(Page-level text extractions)

_ _ _ _ _ _ _

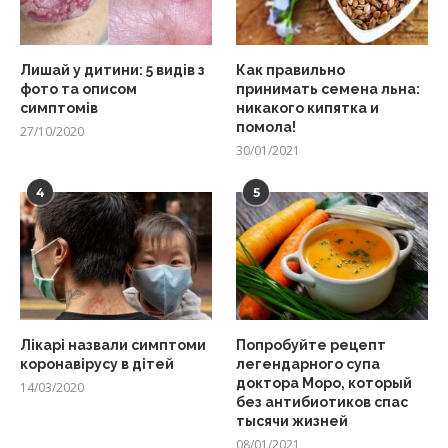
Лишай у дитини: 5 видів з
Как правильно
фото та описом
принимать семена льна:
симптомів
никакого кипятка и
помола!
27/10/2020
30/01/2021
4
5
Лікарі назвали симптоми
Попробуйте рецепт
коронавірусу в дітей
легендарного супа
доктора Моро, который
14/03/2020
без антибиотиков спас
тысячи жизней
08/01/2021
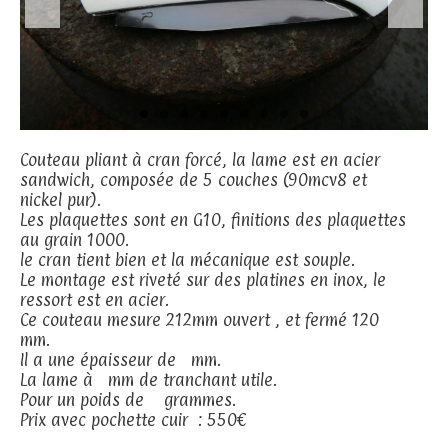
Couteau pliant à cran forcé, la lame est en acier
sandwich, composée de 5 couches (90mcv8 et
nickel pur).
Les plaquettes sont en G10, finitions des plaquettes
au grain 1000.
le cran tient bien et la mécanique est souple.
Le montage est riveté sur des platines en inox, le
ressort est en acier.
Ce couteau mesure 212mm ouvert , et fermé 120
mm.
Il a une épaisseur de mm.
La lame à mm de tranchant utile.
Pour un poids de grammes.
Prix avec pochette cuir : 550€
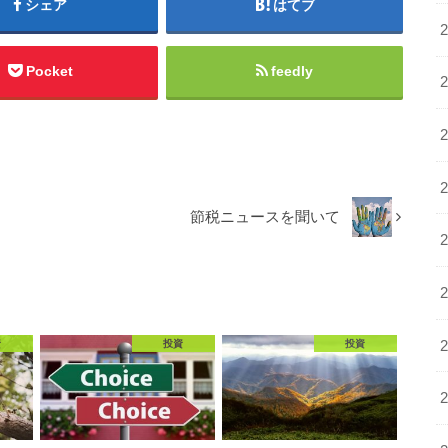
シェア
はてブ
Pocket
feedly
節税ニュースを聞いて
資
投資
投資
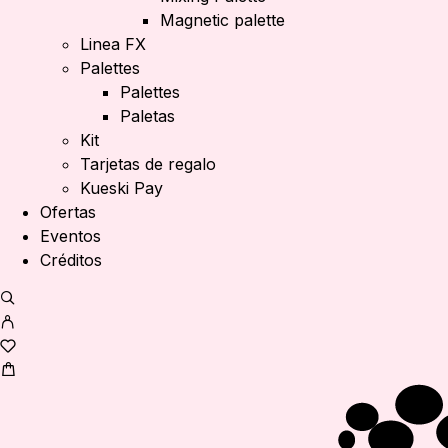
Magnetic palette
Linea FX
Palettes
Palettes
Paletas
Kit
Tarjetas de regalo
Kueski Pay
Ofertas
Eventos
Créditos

_ _ _ _ _ _ _

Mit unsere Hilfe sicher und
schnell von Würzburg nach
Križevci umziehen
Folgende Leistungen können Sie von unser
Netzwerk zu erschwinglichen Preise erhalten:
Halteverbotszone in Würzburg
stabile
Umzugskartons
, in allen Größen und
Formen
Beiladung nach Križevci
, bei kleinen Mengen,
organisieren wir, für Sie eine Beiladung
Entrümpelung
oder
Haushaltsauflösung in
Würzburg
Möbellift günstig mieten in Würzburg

_ _ _ _ _ _ _

### Goal of the exercise:
Where does "acier" appear in the records above? Copy each line that holds it.

### Result:
Couteau pliant à cran forcé, la lame est en acier
ressort est en acier.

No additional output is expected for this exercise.